What is expected
What ticket number is posted in the forum thread about Cloudflare caching?

I’ll try again latter today…

1 Like

Just do it via email from the address associated with your account: support AT cloudflare DOT com and post the ticket number here when you get a reply.

2 Likes

Done. Ticket number 2205315

4 Likes

When did the issue started to happen? I will rollout a fix later today for APO integration with Cache everything, that could make things better.

2 Likes

I’ve rolled out the change, please let me know if it made any difference.

2 Likes

Oh cool! I’ll test it right now.

1 Like

This issue got mixed up with a previous ticket. I wasn’t using APO anymore. Now i am, and it seems to be working with one problem: it’s not respecting the “Origin Cache Control” rule anymore.

content-type: application/json; Charset=utf-8
cf-ray: 66ef2e8ff826f1d2-GRU
age: 8021
cache-control: Public, max-age=600 , stale-if-error=172800
link: <https://tecnoblog.net/wp-json/>;; rel=“https://api.w.org/”;
strict-transport-security: max-age=31536000; includeSubDomains; preload
vary: Accept-Encoding
cf-cache-status: HIT
access-control-allow-headers: Authorization, X-WP-Nonce, Content-Disposition, Content-MD5, Content-Type
access-control-expose-headers: X-WP-Total, X-WP-TotalPages, Link
cf-apo-via: tcache
cf-edge-cache: cache,platform=wordpress
expect-ct: max-age=604800, report-uri=“https://report-uri.cloudflare.com/cdn-cgi/beacon/expect-ct”;
ngx-cache-status: BYPASS
x-content-type-options: nosniff
x-robots-tag: noindex
report-to: {“endpoints”:[{“url”:“https://a.nel.cloudflare.com/report/v3?s=nnaEbbtK%2BunuVZCFScXPS63uk8dbsBJnGYWBwQ%2BLwhFUFk25gB%2BjZFNNWV3qANUWON3YoqYZ3JP9qdXWRE1Svi%2B8VBGwtAIAZsHEw07RAbFJ%2Bt17RpjaZceKl7YfaW4%3D”}],“group”:“cf-nel”,“max_age”:604800}
nel: {“report_to”:“cf-nel”,“max_age”:604800}
server: cloudflare
alt-svc: h3-27=“:443”; ma=86400, h3-28=“:443”; ma=86400, h3-29=“:443”; ma=86400, h3=“:443”; ma=86400

The setup: Json + Cache Everything + Origin Cache Control + APO.

About the supposed bug mentioned in the title

I owe you guys an apologize. The URLs had a maxDate string that was updating everyday. The dev responsible for the code doesn’t work with us for more than an year. And at that time, he’d only mentioned that the date was static, the script was heavy, and that a long cache (7-day TTL) should be enough. Even he didn’t realised that, with a dynamic string, it was only going to be cached for one day… :roll_eyes:

Putting this “string issue” aside (which was not related to APO, i wasn’t using it anymore), there really was an issue in caching Json when APO was enabled, and now it got fixed (after @yevgen’s update). But now i can’t control the cache using Origin Cache Control anymore…

1 Like

At the moment APO’s 30 days caching is applied, we allow to override it with Edge Cache TTL page rule Page Rule integration with APO · Cloudflare Automatic Platform Optimization docs. I’m not sure Origin Cache Control should take precedence in the setup where APO is in place.

Source excerpt
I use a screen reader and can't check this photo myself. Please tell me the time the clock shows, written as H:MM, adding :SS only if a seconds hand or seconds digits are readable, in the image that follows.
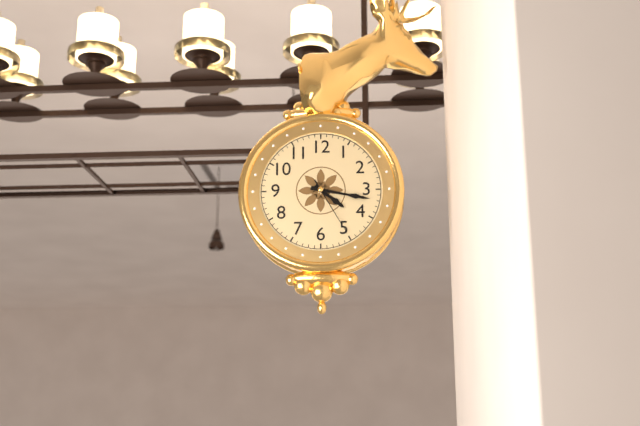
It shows 4:17:25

Result
2205315